Wanita gempal itu lantas mengangguk dan menuntun Abel ke kamarnya
Dengan telaten Emin langsung membaringkan Abel diranjangnya ketika mereka telah sampai dikamar. Setelah itu Emin kembali beranjak untuk mengambil air hangat yang sesaat lalu ia tinggalkan di meja.
"Nona kenapa? Nona sakit?" tanya Emin khawatir. Sembari menyodorkan segelas air pada Abel
"Tidak, sepertinya aku hanya kelelahan setelah bekerja tadi" lirih Abel pelan, menerima gelas tersebut seraya mencoba duduk
"Apa nona seharian ini makan?"
Abel mengangguk, kemudian meminum air tersebut
"Lalu mengapa muntahan nona itu hanya berupa cairan saja? Apa mungkin nona Hamil?"
Perkataan Emin sontak membuat Abel tersedak
"Uh..uhk..uhuk"
"Eh....pelan-pelan nona" ujar Emin lagi seraya mengelus tengkuk Abel.
"A..apa yang kamu ka..takan Min? A..aku apa tadi?" tanya Abel terbata seraya menaruh gelasnya dinakas
"Hamil nona, Emin kira nona sedang hamil sekarang"
Seketika mata Abel membulat sempurna, wanita itu terbelalak mendengar ucapan Emin.
" Hah...? jangan bercanda Emin! I..itu tidak mungkin" ujar Abel lagi seraya memaksakan tawanya
"Kenapa tidak mungkin nona? bukankah tadi itu nona mual? Dan bukankah nona itu sudah..." Emin menghentikan ucapannya. Karena ia yakin Abel pasti mengerti maksud perkataannya.

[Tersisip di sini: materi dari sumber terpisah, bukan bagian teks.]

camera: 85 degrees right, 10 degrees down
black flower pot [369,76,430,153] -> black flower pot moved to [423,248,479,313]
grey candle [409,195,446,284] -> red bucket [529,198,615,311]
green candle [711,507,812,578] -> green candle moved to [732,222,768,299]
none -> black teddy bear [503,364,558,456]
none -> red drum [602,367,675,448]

Abel berpikir sejenak, apa mungkin sekarang ini ia sedang hamil? Tapi bagaimana bisa? Bukankah ia hanya melakukan hal 'itu' sekali, dan juga secara paksa!
"Kalau nona mau, saya bisa membelikan nona tespack sekarang"

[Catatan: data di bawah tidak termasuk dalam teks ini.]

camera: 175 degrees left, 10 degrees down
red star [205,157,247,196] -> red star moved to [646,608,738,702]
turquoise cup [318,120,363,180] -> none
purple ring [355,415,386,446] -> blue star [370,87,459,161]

Abel menganguk, sebenarnya ia juga penasaran. Dari pada dia bingung lebih baik membuktikannya sekarang bukan?
🥀🥀🥀
Kini Aidan telah sampai di Apartement-nya. Pria itu lantas mempersilahkan Atheya untuk masuk. Dengan perlahan wanita itu langsung mengikutinya. Mereka berdua lalu menghampiri sebuah Sofa lebar yang berada di depan ruang Tv.
"Sekarang apa yang ingin kamu bicarakan Theya?" tanya Aidan memulai obrolan.
Wanita itu terdiam, pikirannya kalut sekarang. Apa ia harus memberitahukan masalah ini sekarang juga.
Aidan nampak mengamati wanita disampingnya yang begitu asik menautkan jemarinya. Sangat terlihat jelas sekali kalau wanita itu sedang gugup sekarang.
"Atheya..."
Wanita itu mendongak, menatap sendu ke arah Aidan
"A...aku...."
Aidan mengerutkan keningnya. Penasaran dengan kelanjutan ucapan wanita itu
Terlihat Atheya menghembuskan napas panjang.
Aidan menunggu dengan Sabar
Hingga...
"A..a..ku H...a...mil Aidan!" lirih wanita itu seraya terisak tangis.
Aidan tersentak, seketika tangannya mengepal. Sekarang apa yang harus ia lakukan?
🕊️🕊️🕊️
Tbc...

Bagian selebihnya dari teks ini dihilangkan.